Goal of the exercise> Omit the images and reproduce the rest of the entries exactly.

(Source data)
____________
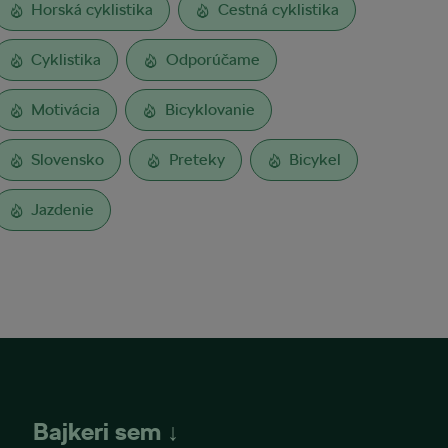
Horská cyklistika
Cestná cyklistika
Cyklistika
Odporúčame
Motivácia
Bicyklovanie
Slovensko
Preteky
Bicykel
Jazdenie
Bajkeri sem ↓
____________
Reply to the exercise>
Horská cyklistika
Cestná cyklistika
Cyklistika
Odporúčame
Motivácia
Bicyklovanie
Slovensko
Preteky
Bicykel
Jazdenie
Bajkeri sem ↓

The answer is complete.